Group Relative Policy Optimization (GRPO) significantly enhances the reasoning performance of Large Language Models (LLMs). However, this success heavily relies on expensive external verifiers or human rules. Such dependency not only leads to significant computational costs and training latency, but also yields sparse rewards that hinder optimization efficiency. To address these challenges, we propose Latent-GRPO, a framework that derives intrinsic rewards directly from latent space geometry. Crucially, our empirical analysis reveals a compelling geometric property: terminal token representations of correct reasoning trajectories form dense clusters with high intra-class similarity, whereas incorrect trajectories remain scattered as outliers. In light of this discovery, we introduce the Iterative Robust Centroid Estimation (IRCE) algorithm, which generates dense, continuous rewards by mitigating magnitude fluctuations via spherical projection and estimating a robust ``truth centroid'' through iterative aggregation. Experimental results on multiple datasets show that our method maintains model performance while achieving a training speedup of over 2x compared to baselines. Furthermore, extensive results demonstrate strong generalization ability and robustness. The code will be released soon.

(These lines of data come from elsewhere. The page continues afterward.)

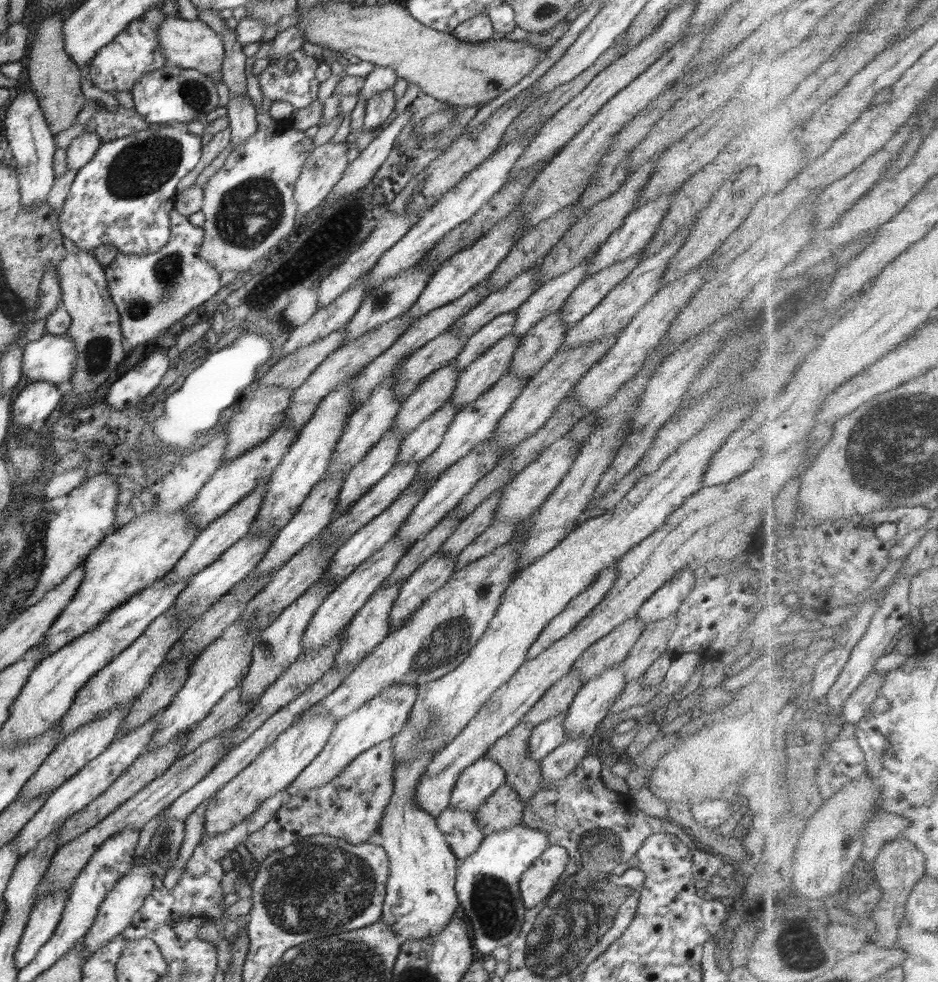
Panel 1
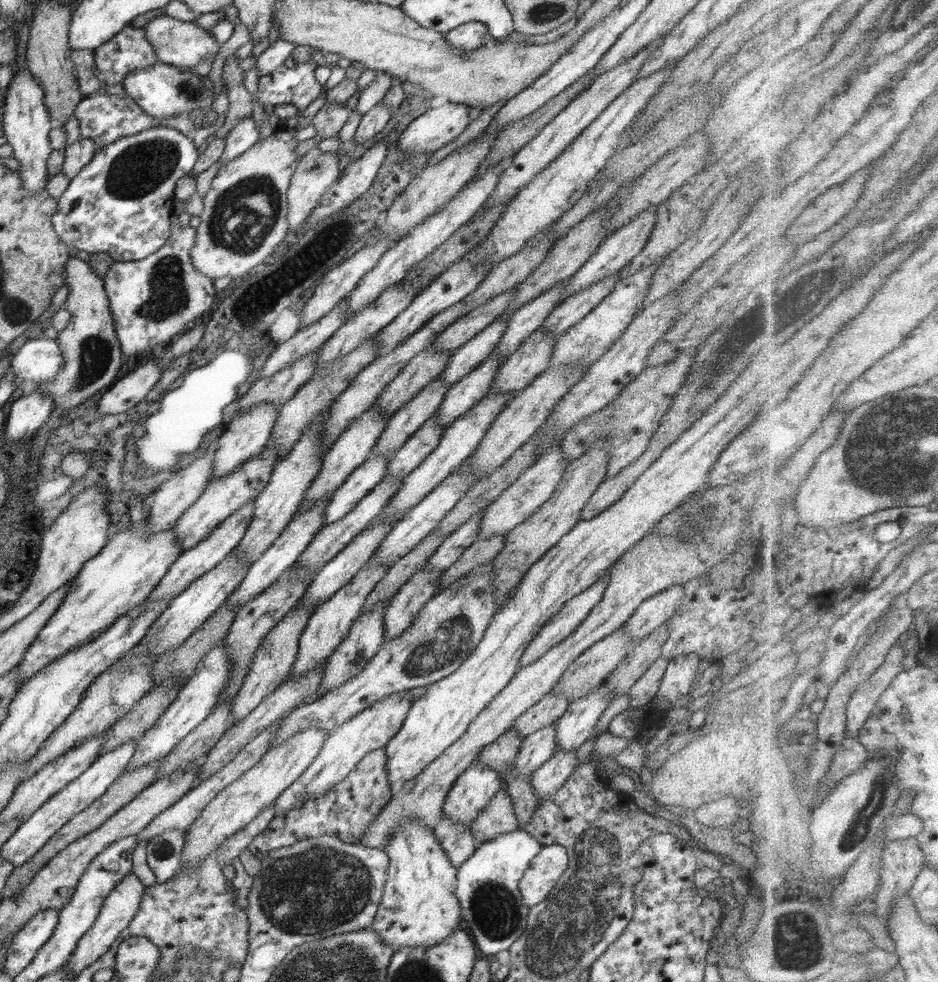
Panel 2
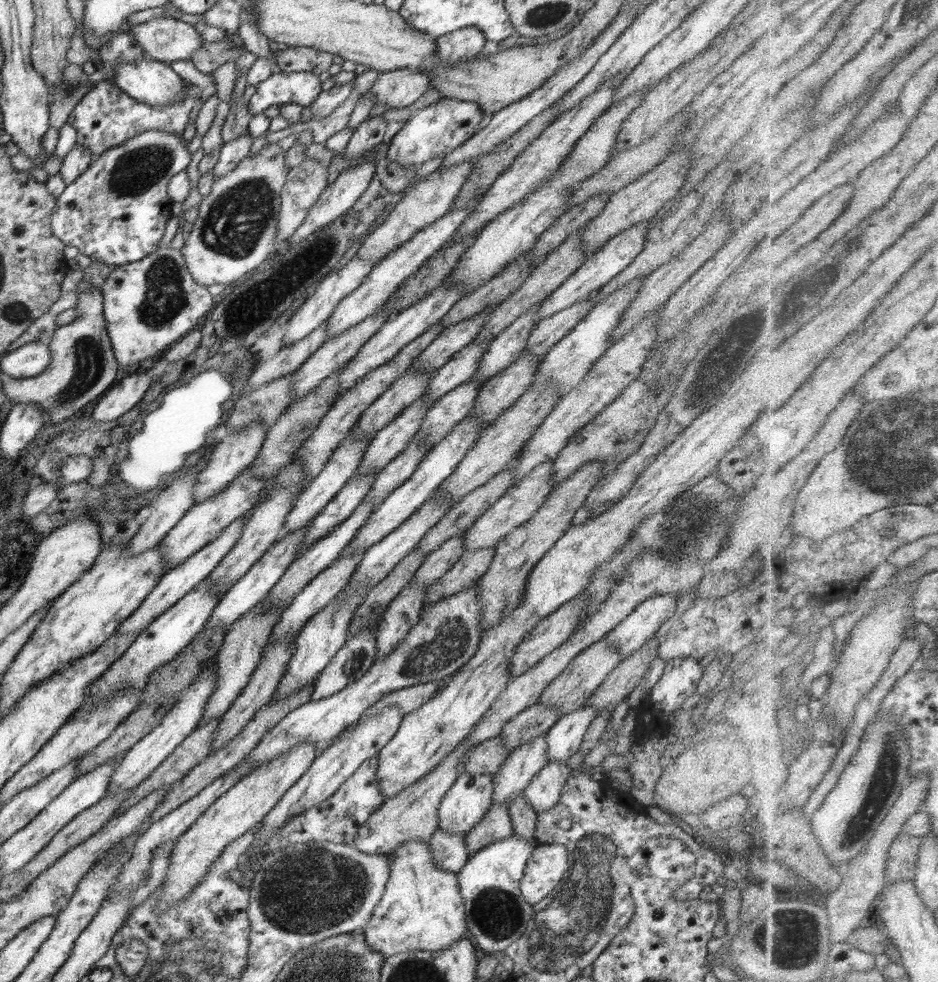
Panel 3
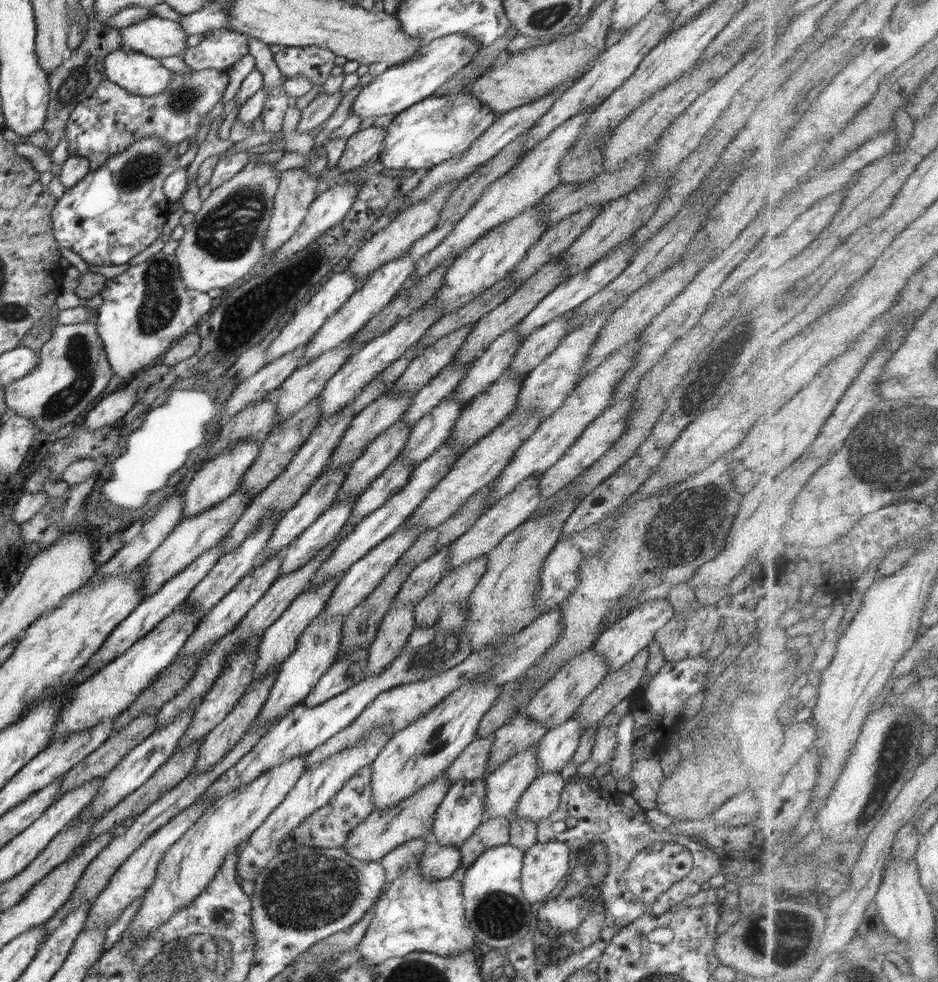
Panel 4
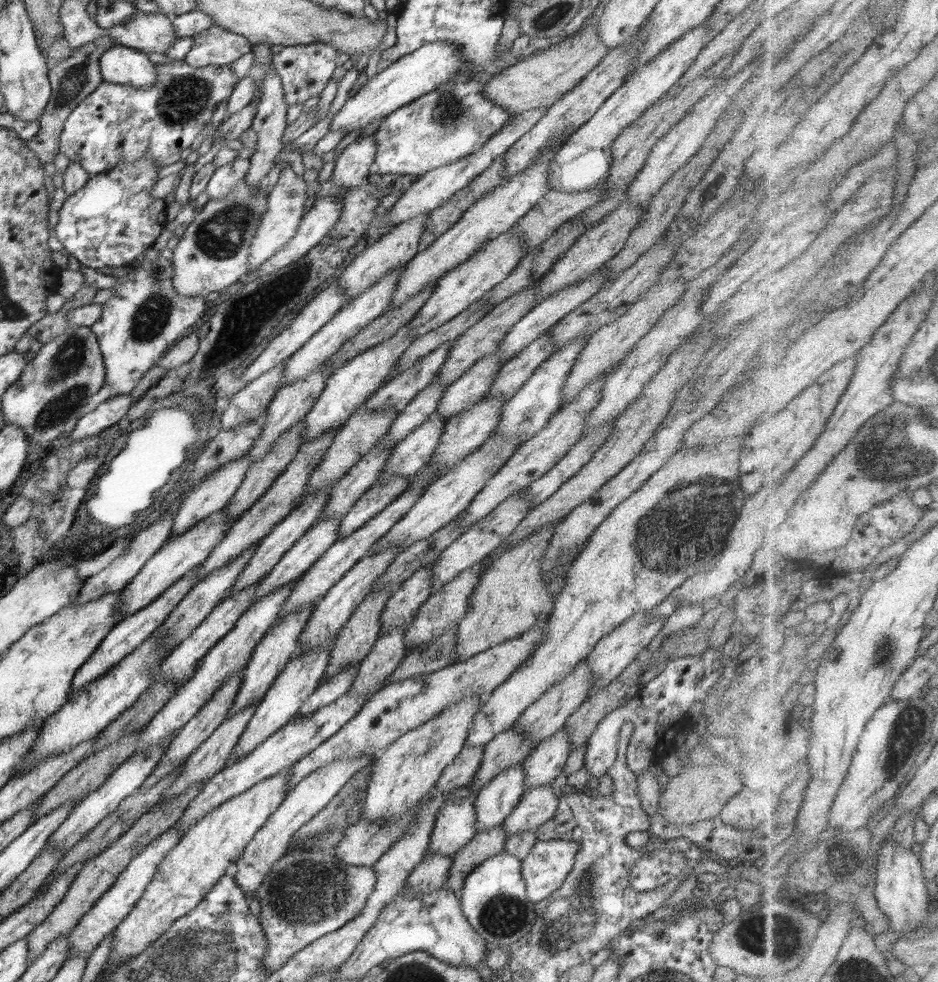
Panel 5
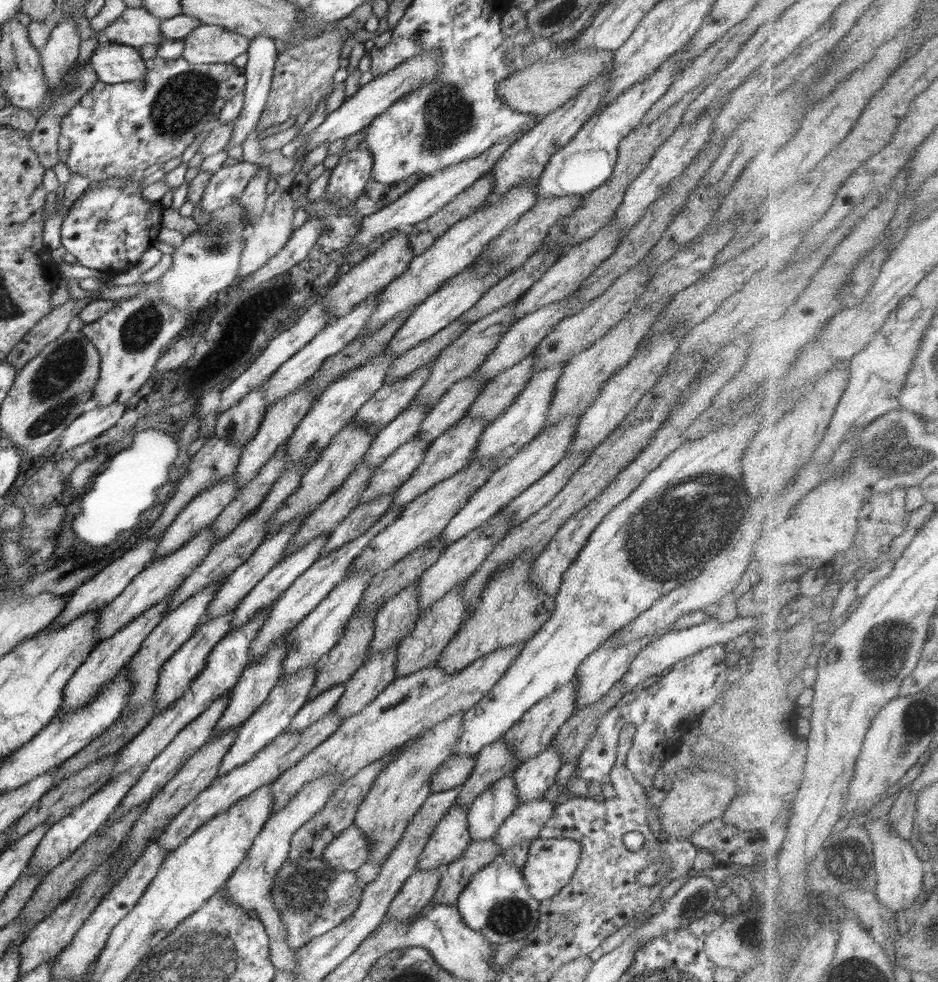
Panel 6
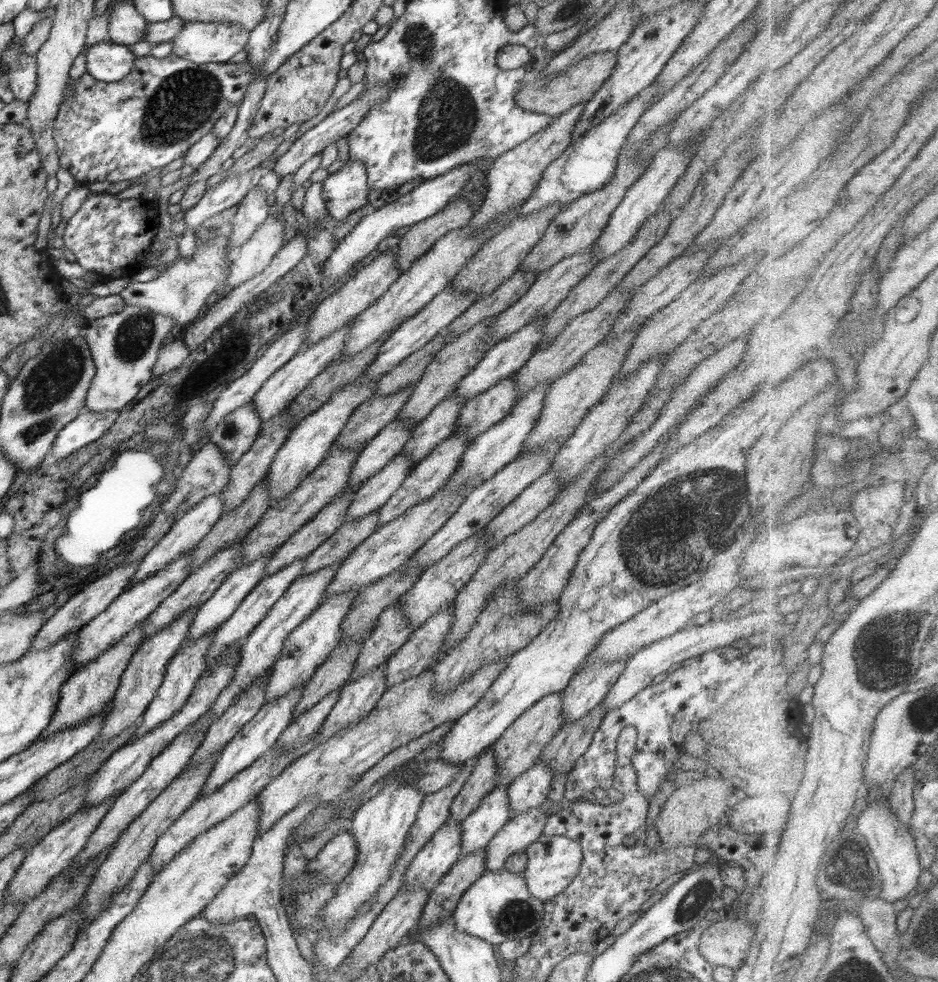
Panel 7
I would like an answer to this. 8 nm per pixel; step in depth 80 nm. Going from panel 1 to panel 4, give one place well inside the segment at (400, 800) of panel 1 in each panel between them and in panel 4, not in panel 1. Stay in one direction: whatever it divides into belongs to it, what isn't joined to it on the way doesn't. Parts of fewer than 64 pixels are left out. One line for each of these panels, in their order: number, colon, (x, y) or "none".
2: (418, 907)
3: (421, 909)
4: (415, 914)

翻译：群体相对策略优化（GRPO）显著提升了大型语言模型（LLMs）的推理性能。然而，这一成功严重依赖于昂贵的外部验证器或人工规则。这种依赖性不仅导致显著的计算成本和训练延迟，还会产生稀疏奖励，从而阻碍优化效率。为解决这些挑战，我们提出了Latent-GRPO框架，该框架直接从潜在空间几何中推导内在奖励。关键的是，我们的实证分析揭示了一个引人注目的几何特性：正确推理轨迹的终止令牌表示形成了具有高类内相似性的密集聚类，而错误轨迹则作为离群点保持分散。基于这一发现，我们提出了迭代鲁棒质心估计（IRCE）算法，该算法通过球面投影缓解幅度波动，并通过迭代聚合估计一个鲁棒的“真实质心”，从而生成密集且连续的奖励。在多个数据集上的实验结果表明，我们的方法在保持模型性能的同时，相比基线实现了超过2倍的训练加速。此外，大量结果证明了其强大的泛化能力和鲁棒性。代码即将发布。